• [What is needed]:
Please tally the lines in the records that include the word "vilket" and answer with the bare number.

• [Task material]:
━━━━━━

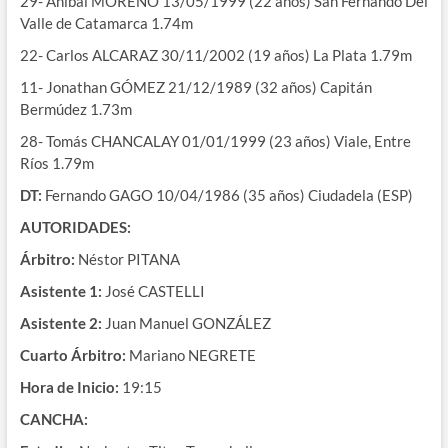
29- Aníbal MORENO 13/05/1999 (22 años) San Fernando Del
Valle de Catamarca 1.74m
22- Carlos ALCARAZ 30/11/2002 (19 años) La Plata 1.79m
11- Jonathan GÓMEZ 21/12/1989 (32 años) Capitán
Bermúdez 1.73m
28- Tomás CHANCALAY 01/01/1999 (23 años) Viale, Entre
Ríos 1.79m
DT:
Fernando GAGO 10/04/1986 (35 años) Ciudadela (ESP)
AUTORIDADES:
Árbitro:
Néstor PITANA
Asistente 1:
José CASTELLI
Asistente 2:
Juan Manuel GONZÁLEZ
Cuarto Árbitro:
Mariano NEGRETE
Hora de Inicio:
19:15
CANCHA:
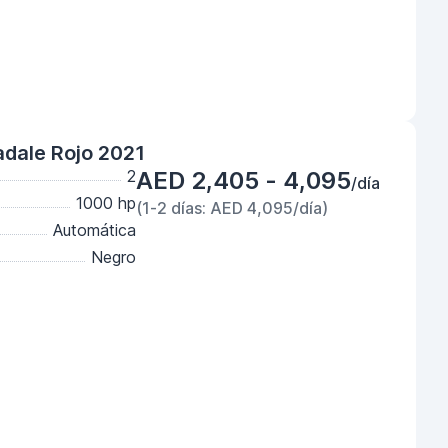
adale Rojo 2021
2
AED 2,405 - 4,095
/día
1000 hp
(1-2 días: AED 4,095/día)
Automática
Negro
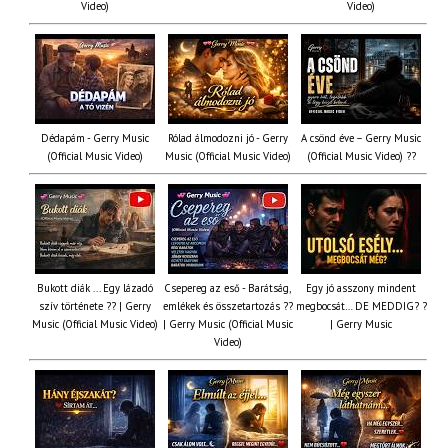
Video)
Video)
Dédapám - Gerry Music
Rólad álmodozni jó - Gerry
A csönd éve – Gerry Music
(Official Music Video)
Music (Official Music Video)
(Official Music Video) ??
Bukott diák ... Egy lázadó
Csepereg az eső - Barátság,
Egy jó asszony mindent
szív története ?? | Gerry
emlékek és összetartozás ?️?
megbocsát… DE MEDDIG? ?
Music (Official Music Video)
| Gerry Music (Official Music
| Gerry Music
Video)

━━━━━━

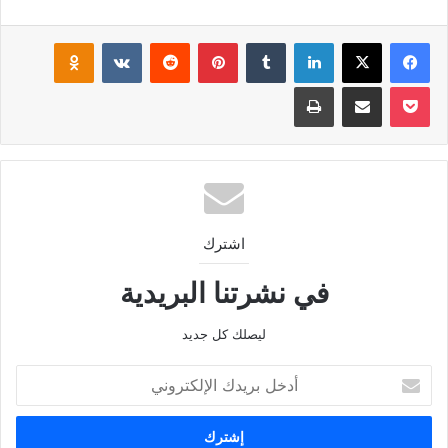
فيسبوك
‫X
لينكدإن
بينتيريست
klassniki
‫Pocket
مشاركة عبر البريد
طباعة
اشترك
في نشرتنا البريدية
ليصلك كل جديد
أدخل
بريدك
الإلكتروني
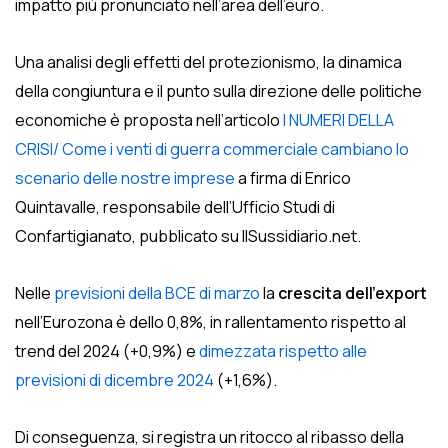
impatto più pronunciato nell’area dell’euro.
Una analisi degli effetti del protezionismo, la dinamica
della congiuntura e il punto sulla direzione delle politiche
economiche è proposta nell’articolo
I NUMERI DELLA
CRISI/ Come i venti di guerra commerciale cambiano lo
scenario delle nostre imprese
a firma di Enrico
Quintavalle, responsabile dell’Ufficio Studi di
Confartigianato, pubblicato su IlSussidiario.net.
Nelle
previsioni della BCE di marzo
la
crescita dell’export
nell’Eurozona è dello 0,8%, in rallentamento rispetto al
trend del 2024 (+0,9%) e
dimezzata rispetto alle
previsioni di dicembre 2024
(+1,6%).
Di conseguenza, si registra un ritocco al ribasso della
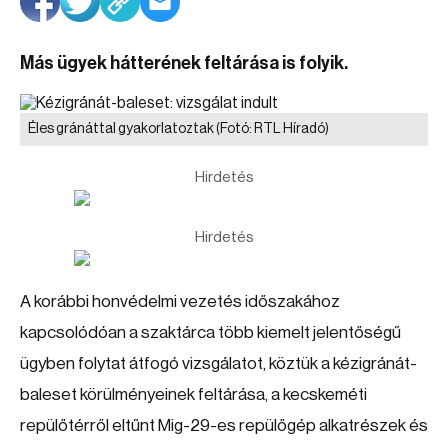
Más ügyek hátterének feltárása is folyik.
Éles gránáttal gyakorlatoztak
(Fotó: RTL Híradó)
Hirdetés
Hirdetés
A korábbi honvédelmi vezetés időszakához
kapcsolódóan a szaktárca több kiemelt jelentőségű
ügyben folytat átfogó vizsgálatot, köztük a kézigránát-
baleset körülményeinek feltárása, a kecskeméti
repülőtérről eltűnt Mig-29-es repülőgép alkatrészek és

━━━━━━

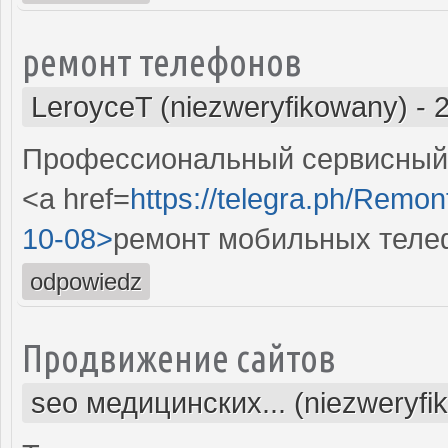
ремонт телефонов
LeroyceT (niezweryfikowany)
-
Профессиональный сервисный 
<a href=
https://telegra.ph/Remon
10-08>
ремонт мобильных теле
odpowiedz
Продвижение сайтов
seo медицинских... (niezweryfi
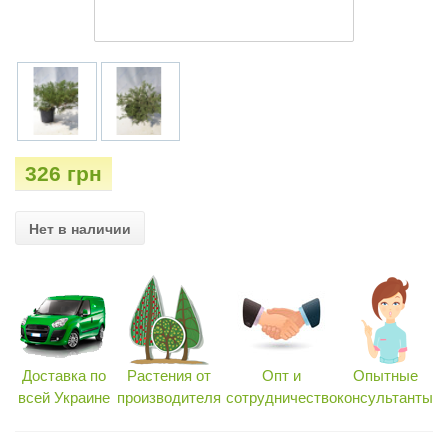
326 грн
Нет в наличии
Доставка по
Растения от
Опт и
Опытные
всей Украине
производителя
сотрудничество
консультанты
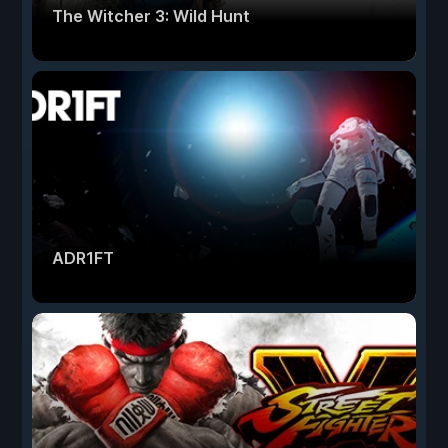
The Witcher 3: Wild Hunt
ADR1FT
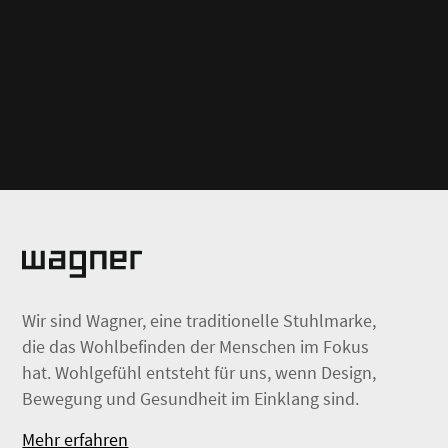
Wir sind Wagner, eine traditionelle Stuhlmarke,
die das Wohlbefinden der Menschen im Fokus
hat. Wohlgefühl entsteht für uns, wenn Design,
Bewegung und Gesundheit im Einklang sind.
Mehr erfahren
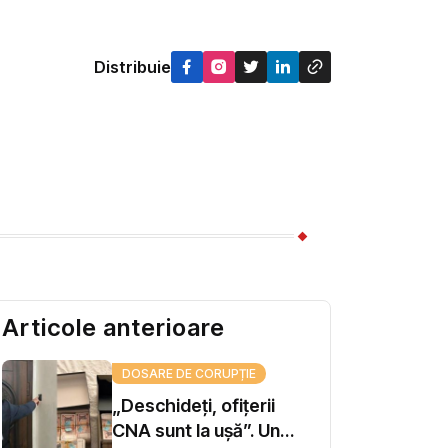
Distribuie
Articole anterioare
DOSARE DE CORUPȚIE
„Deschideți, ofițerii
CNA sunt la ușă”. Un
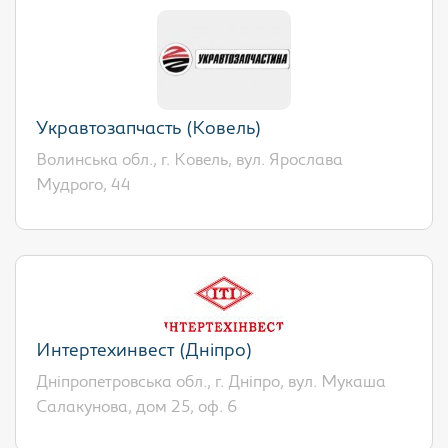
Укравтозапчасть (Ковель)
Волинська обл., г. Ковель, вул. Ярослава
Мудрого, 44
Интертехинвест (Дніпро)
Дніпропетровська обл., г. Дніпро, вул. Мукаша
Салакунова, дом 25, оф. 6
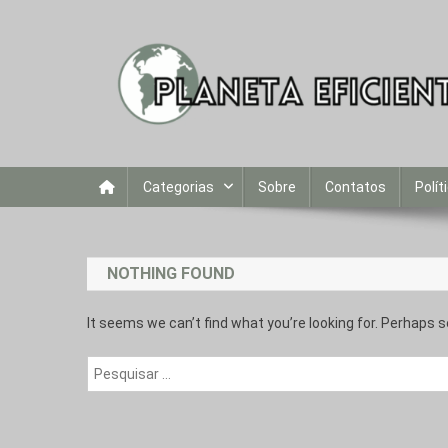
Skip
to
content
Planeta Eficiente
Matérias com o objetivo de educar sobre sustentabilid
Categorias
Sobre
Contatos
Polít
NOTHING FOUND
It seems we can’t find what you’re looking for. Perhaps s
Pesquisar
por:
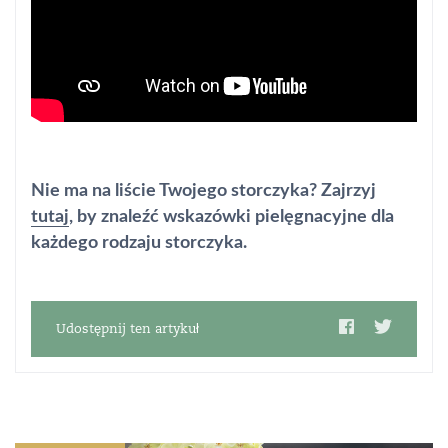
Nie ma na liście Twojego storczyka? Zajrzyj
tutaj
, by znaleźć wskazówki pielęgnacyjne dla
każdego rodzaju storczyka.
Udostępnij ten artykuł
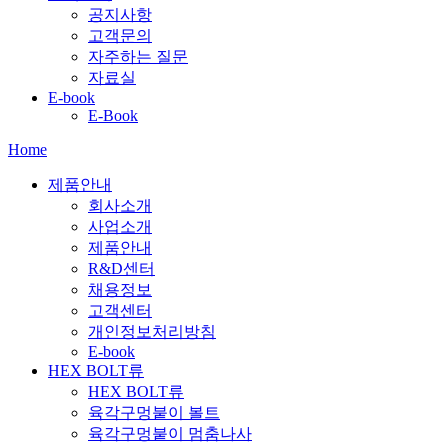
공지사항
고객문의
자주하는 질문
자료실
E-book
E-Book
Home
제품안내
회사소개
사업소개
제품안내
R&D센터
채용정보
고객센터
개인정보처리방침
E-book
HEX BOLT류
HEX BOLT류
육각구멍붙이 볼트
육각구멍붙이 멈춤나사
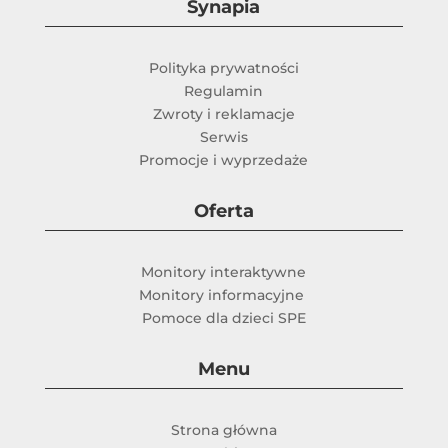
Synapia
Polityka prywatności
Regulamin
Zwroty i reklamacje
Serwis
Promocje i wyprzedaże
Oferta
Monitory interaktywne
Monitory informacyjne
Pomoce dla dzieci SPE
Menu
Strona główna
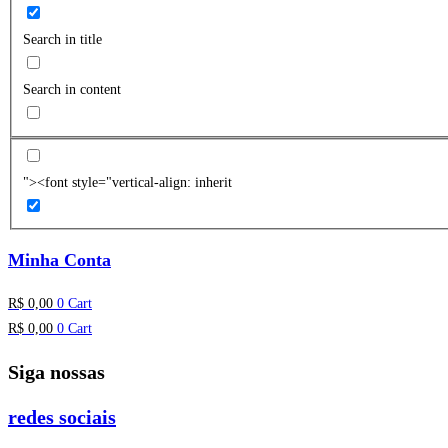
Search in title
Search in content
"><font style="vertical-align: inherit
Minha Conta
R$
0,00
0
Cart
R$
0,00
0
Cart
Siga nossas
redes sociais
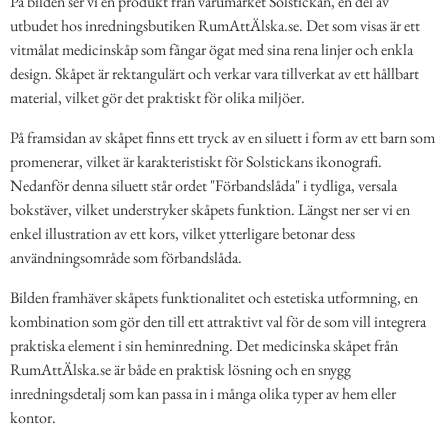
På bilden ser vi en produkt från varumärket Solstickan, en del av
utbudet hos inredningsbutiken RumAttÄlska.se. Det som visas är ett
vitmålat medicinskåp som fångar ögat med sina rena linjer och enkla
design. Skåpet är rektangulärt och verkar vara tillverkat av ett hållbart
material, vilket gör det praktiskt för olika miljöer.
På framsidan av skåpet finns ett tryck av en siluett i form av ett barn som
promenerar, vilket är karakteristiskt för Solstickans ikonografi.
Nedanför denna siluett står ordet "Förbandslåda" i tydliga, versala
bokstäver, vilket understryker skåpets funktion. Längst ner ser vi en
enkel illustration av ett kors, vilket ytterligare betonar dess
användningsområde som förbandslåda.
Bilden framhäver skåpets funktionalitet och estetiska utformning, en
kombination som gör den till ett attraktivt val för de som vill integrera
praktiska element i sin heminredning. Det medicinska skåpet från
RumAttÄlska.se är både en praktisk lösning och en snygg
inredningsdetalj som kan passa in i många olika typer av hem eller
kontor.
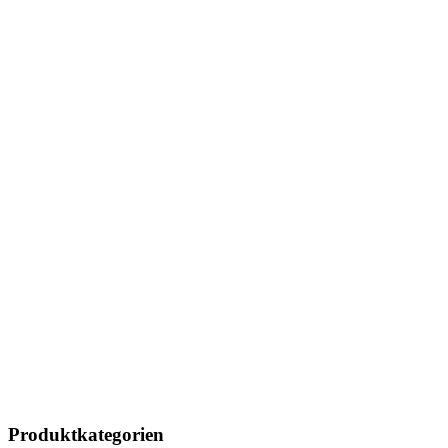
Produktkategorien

━━━━━━

• [The answer]:
4